The first official talks between US Defense Secretary William Cohen and his Russian counterpart since the NATO air campaign against Yugoslavia indicate relations between the two countries have warmed considerably.

Cohen believes, however, that prospects for significant progress on US-Russian strategic arms control issues remain dim, at least until after both countries' respective national elections next year. "I didn't expect any major breakthroughs," Cohen says. "It's going to take a little time. They have their elections coming up and so do we. Their focus in the near term may not be on this."

During talks with Russian Defence Minister Igor Sergeyev, Cohen lobbied primarily for modifications to the 1972 Anti-Ballistic Missile (ABM) Treaty that would enable the USA to deploy a treaty-compliant, limited National Missile Defense (NMD) system. He also held preliminary negotiations on a third Strategic Arms Reduction Treaty, or START III, between the world's two largest nuclear powers to reduce the number of strategic warheads to between 2,000 and 2,500.

Cohen says the atmosphere surrounding US-Russian relations has improved considerably since earlier this year. "I thought overall it was in a very positive spirit. There was an atmosphere of congeniality that was pronounced. There was definitely a change in mood. I'm more optimistic than pessimistic. I think we can persuade them."
────────────────────
▶ _Instruction_: Pick up the report on the defense talks between William Cohen and Igor Sergeyev after its last sentence and continue it.
────────────────────
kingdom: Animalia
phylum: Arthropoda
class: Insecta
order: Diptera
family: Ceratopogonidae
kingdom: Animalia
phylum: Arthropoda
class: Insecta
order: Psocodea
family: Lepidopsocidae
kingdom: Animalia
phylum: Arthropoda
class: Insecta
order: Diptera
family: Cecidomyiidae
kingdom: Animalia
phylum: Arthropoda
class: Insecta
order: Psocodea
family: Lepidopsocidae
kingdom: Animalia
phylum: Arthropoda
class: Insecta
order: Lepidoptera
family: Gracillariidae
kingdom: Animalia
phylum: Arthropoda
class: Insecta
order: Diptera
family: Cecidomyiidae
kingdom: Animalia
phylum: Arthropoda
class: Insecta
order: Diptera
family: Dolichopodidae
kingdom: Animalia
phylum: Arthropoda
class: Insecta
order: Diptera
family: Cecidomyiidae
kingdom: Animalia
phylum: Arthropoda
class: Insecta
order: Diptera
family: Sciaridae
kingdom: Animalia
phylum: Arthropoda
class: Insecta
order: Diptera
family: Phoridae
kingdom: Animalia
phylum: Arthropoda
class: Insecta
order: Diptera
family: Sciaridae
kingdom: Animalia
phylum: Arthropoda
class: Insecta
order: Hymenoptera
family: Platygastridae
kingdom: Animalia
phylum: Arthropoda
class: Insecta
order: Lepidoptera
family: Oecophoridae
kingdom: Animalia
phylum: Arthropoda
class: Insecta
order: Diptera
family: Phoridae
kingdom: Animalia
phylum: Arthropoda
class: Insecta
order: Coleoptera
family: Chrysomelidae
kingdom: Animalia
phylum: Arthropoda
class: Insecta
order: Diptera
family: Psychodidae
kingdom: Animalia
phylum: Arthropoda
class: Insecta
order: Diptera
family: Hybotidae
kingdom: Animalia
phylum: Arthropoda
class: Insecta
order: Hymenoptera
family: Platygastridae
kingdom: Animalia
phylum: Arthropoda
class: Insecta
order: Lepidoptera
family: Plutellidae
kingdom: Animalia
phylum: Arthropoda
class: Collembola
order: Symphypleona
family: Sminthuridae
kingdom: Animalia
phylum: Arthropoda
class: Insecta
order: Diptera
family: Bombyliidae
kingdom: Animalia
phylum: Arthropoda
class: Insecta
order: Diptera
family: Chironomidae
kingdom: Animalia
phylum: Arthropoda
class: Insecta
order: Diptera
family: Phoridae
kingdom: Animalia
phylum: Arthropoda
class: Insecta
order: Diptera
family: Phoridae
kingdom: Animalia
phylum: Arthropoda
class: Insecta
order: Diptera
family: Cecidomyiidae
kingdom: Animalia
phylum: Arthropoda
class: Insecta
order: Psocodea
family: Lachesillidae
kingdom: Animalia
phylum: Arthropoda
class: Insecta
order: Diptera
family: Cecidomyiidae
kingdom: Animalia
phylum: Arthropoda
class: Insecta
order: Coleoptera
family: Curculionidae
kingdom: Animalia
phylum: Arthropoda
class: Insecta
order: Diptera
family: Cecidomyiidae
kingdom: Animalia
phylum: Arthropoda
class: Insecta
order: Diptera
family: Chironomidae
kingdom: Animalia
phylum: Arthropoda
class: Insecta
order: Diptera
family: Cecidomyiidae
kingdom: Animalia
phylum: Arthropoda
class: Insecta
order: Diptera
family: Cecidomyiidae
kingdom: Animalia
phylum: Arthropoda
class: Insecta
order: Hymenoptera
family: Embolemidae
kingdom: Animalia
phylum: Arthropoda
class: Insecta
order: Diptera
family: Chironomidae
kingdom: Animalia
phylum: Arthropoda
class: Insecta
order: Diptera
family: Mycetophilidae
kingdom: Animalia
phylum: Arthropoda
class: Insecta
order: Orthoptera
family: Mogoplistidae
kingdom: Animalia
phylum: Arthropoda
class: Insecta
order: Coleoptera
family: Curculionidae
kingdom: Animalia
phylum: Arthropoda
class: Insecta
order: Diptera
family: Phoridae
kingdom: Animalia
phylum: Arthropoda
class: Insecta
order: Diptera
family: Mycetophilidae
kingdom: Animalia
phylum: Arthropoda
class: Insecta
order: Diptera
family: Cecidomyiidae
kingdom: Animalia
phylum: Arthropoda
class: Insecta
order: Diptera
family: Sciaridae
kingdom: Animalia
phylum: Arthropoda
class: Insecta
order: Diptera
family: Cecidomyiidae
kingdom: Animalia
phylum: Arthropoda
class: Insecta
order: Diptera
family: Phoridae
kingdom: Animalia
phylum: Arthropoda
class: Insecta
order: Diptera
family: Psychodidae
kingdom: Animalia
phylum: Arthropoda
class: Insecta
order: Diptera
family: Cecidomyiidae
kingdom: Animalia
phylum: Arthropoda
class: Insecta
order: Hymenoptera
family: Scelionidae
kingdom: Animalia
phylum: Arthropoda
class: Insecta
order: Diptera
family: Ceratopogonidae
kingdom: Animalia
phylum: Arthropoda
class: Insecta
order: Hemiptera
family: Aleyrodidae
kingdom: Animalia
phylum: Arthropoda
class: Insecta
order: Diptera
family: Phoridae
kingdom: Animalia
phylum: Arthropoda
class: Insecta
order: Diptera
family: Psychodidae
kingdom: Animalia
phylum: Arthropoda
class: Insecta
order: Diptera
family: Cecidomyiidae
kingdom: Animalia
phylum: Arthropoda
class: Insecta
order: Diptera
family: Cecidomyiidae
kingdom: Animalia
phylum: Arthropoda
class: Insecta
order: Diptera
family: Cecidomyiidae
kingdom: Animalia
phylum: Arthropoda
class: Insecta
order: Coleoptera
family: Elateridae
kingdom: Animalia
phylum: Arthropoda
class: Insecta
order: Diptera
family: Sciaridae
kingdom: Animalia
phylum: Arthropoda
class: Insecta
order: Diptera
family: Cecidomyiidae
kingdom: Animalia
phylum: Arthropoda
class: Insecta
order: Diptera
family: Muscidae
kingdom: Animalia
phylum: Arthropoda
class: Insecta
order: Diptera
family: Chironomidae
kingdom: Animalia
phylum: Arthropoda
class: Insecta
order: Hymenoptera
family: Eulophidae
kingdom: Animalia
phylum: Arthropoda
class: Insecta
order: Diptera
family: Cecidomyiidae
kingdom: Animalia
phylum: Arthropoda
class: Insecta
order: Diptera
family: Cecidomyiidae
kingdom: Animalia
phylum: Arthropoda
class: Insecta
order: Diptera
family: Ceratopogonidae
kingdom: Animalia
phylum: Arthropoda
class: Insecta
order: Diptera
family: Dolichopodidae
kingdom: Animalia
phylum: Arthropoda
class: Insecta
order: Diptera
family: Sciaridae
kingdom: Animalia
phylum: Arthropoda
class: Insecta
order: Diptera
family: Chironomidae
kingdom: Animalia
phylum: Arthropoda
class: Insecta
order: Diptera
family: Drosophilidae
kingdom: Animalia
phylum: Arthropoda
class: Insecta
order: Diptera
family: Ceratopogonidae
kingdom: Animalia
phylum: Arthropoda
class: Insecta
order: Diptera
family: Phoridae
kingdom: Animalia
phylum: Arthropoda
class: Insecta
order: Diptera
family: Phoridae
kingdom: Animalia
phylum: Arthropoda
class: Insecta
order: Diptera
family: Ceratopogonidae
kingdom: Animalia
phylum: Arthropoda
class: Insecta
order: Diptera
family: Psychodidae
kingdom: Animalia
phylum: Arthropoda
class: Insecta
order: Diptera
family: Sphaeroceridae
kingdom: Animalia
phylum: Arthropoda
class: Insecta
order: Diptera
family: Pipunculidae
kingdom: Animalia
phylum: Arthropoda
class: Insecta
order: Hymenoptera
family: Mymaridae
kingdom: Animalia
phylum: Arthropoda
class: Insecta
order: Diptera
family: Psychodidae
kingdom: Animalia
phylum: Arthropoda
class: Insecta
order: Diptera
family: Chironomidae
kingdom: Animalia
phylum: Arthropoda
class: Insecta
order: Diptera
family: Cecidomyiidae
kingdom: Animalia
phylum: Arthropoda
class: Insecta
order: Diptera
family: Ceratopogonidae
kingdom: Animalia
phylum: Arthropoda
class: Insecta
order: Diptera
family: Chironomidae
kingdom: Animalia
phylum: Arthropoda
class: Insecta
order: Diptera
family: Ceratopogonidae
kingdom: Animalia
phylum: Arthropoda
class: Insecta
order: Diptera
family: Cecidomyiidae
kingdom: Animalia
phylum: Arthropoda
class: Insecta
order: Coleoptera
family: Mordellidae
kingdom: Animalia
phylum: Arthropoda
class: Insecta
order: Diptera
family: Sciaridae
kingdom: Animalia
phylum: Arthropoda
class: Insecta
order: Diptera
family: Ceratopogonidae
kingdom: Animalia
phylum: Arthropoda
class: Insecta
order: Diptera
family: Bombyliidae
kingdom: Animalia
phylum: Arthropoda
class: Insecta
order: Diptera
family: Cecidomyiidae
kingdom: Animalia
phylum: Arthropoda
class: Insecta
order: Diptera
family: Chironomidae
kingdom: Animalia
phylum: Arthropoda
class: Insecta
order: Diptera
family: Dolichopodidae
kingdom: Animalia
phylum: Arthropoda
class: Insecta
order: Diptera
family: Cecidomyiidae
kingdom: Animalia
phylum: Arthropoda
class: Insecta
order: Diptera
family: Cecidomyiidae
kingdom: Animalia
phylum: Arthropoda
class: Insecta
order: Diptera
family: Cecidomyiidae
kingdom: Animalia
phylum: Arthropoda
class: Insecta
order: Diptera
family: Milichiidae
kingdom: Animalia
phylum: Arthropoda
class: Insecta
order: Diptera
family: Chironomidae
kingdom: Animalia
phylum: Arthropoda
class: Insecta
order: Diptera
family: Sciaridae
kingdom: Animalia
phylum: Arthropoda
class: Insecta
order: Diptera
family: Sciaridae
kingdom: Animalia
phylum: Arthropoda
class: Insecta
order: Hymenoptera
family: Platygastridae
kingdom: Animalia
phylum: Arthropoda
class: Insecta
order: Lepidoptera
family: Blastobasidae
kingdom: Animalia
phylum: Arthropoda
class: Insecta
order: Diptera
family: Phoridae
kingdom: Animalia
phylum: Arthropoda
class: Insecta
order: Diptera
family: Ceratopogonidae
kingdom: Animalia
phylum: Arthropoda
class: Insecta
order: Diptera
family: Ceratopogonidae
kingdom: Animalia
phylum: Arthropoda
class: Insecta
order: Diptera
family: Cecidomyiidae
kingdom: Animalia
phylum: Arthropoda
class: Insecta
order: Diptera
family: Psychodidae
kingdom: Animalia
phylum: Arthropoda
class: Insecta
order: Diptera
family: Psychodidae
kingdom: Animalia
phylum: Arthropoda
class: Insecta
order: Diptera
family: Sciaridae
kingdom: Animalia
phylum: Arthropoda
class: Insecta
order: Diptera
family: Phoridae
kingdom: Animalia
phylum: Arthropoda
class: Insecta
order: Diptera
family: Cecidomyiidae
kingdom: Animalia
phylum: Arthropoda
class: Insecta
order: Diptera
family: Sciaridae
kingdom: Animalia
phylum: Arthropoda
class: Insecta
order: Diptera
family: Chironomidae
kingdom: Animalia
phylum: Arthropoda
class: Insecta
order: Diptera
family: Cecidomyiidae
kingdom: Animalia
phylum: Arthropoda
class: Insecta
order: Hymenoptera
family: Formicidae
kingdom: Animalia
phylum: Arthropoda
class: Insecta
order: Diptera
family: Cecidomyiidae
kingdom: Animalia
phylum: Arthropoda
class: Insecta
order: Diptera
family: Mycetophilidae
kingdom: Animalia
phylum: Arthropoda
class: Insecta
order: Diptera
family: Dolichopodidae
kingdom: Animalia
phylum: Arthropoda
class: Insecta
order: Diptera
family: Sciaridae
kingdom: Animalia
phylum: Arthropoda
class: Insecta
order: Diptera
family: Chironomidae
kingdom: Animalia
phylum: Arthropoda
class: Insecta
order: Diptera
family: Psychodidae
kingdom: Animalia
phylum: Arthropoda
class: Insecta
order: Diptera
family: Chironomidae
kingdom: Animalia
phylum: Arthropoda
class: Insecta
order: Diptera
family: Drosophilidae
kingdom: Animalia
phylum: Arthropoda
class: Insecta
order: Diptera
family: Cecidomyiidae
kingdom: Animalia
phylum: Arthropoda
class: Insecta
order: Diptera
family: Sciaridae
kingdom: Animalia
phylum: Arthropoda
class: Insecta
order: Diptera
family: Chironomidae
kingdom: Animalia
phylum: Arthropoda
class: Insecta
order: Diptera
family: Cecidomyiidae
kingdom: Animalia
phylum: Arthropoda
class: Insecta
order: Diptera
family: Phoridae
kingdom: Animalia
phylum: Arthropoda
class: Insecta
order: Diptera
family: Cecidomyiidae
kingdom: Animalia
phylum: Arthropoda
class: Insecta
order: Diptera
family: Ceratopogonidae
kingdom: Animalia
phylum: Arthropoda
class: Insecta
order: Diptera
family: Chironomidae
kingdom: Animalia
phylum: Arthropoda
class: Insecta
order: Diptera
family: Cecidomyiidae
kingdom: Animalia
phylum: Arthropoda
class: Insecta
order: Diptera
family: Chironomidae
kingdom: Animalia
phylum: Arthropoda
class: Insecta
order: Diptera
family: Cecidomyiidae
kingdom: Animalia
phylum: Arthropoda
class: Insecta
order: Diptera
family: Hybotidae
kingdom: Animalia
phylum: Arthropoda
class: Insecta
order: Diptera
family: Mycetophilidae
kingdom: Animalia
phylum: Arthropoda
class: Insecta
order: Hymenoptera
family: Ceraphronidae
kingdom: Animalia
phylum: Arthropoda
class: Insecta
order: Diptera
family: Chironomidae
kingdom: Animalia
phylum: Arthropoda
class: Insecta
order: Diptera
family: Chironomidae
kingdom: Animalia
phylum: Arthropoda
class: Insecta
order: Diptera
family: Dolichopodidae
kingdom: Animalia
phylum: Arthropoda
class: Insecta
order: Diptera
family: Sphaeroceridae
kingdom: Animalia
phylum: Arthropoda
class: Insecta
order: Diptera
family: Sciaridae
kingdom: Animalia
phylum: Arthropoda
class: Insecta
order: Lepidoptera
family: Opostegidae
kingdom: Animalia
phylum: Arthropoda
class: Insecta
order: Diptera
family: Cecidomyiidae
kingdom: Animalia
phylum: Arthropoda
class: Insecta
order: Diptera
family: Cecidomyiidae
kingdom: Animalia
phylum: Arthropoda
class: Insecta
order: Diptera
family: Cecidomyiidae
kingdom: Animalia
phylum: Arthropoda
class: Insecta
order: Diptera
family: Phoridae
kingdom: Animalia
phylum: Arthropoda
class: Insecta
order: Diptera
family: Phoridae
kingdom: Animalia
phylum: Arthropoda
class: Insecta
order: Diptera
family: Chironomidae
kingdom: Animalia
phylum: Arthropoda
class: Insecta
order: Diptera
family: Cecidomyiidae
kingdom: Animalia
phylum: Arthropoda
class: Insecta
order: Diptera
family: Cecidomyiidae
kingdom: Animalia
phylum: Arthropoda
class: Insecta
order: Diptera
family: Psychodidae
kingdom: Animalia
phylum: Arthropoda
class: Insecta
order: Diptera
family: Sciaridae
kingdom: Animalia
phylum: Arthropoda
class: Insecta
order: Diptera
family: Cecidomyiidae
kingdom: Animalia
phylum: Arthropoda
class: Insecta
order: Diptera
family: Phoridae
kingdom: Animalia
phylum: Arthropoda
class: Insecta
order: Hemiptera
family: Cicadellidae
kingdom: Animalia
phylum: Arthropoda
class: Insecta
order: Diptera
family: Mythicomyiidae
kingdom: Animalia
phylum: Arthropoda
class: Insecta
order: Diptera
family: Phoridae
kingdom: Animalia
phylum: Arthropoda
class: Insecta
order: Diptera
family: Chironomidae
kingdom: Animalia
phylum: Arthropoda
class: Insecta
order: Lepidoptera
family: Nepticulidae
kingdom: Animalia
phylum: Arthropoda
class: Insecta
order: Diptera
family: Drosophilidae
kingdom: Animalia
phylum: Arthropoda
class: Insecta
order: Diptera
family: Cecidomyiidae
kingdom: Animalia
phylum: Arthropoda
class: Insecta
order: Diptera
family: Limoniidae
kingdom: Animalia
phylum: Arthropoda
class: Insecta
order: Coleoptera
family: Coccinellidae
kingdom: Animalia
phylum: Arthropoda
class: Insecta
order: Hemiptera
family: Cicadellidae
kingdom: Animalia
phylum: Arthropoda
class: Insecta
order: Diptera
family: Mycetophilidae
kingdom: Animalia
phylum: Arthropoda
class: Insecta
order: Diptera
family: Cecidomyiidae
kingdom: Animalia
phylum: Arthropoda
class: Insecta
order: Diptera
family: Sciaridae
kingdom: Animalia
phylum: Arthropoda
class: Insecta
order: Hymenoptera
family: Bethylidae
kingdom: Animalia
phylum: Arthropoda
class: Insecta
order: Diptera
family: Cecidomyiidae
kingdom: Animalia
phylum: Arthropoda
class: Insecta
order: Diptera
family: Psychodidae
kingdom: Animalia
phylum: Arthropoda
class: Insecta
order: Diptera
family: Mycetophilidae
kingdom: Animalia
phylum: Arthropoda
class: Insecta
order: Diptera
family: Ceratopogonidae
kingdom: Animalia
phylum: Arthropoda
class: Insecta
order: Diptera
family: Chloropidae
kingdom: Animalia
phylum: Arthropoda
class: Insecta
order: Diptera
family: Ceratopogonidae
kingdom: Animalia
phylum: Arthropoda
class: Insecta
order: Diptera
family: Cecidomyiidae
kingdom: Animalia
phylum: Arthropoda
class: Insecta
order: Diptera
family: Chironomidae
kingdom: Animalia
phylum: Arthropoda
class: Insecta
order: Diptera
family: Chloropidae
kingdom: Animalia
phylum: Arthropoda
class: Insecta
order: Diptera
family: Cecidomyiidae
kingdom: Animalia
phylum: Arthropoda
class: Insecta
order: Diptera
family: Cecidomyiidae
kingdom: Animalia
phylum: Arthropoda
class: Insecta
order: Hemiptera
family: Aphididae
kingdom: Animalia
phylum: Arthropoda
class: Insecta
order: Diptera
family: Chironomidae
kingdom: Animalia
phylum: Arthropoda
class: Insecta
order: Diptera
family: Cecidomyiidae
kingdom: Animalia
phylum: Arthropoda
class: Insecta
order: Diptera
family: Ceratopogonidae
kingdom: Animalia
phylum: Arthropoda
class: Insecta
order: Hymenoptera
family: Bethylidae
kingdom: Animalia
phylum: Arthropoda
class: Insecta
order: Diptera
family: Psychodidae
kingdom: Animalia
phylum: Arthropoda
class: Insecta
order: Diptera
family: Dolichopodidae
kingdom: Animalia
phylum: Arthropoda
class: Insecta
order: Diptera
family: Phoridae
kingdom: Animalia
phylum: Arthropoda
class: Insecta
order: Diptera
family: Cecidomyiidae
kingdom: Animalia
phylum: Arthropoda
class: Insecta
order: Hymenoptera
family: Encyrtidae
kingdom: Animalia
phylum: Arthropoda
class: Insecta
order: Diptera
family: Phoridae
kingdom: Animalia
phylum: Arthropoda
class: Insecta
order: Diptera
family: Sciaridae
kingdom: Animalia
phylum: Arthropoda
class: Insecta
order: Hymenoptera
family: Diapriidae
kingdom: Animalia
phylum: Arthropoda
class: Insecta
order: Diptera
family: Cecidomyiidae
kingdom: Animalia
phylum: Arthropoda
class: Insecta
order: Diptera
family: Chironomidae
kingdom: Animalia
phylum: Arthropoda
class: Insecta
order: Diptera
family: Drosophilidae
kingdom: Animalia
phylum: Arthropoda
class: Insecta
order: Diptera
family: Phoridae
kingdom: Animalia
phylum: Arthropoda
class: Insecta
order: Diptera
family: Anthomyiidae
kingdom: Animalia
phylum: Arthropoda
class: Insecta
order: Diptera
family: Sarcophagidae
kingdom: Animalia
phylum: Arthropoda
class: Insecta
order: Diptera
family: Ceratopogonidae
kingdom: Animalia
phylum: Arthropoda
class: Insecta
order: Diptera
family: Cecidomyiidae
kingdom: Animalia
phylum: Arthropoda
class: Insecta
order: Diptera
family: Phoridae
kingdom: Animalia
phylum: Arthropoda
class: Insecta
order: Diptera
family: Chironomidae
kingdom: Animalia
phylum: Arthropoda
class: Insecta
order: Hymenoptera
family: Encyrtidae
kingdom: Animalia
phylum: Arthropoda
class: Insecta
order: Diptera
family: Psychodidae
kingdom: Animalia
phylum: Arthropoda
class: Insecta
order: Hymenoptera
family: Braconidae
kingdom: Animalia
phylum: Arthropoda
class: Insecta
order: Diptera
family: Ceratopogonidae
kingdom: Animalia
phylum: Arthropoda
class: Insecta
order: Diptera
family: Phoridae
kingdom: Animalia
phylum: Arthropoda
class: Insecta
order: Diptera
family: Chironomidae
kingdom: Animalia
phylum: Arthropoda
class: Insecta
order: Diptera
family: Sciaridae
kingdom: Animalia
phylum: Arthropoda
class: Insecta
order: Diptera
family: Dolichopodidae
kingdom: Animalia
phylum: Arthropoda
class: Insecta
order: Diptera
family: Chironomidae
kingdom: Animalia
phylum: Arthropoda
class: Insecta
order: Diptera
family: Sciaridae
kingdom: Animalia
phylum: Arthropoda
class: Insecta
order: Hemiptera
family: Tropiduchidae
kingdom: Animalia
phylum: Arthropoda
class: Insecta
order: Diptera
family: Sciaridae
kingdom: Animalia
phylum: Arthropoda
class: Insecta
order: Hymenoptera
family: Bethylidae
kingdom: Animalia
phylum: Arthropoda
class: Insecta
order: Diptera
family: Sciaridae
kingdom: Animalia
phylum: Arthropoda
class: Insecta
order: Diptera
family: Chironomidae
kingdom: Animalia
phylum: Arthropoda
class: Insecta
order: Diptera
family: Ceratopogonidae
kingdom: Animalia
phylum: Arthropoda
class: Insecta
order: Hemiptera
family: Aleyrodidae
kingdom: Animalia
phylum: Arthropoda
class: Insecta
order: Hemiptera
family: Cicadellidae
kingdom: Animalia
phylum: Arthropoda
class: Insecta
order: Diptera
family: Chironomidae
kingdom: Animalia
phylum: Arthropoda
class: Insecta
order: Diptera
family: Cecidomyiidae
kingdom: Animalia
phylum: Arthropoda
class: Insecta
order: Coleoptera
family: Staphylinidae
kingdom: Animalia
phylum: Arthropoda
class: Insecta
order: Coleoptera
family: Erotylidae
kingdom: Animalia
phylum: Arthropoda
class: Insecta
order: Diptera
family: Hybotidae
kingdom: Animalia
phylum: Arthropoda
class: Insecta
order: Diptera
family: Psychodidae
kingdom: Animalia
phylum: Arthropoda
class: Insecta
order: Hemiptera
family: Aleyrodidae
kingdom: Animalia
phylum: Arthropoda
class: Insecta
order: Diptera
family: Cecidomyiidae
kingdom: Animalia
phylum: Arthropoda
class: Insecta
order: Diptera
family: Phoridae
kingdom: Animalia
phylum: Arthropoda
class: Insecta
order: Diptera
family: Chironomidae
────────────────────
▶ _Exercise output_:
Russia has agreed to reinstate reciprocal visits of the US and Russian commanders of strategic forces and the creation of a joint early warning centre to guard against potential year 2000 problems in early warning systems, something Cohen hopes will become permanent. "They talked about the importance of Nunn-Lugar and the Cooperative Threat Reduction programme in which the US provides funding to demilitarise nuclear weapons and facilities. I'm encouraged," Cohen says.

Despite the increasing instability within the Russian government and reports that corruption may threaten the resolution of such strategic issues, Cohen says: "I don't think our military-to-military relations are affected."

On ABM in particular, he says he laid out the rationale for developing an NMD system. "I told them we have an obligation to provide a defence for our nation against the leakage and proliferation [of weapons of mass destruction and their delivery systems] that requires addressing. We're contemplating a limited system to protect the 50 states; one that does not undercut the Russian nuclear deterrent. And the level of protection could change depending on the threat. I spelled that out in advance so they know what our end goal is.

"As I anticipated, the discussion about ABM was not enthusiastically embraced," Cohen adds. "The Russians believe ABM is an important stability factor. They are concerned any [NMD] system might undercut their strategic system. I assured them we have a limited one in mind under the umbrella of ABM."

Cohen says he argued that modifications to the ABM treaty are also in Moscow's interest given the rise of terrorism in Russia, which could result in limited missile threats to Russian territory in the future. "Terrorism is coming to Russia as well. The capability is there with [rogue] intercontinental ballistic missiles that they will have to face."

While in Russia the defence secretary also broached the issue of tactical nuclear weapons, which is not covered under START but which the USA decided unilaterally to reduce dramatically. "We would like them to respond voluntarily on tactical nuclear weapons," he says. "They have 10 to 12 times more than we do."

With its deteriorating conventional forces, Cohen is increasingly concerned by Moscow's rhetoric indicating its tactical nuclear weapons have become a key component of the Russian deterrent. "There is more and more rhetoric that they can resort to the tactical weapons. The more that gets repeated, the more it becomes part of their doctrine and lowers the threshold for other countries," Cohen says.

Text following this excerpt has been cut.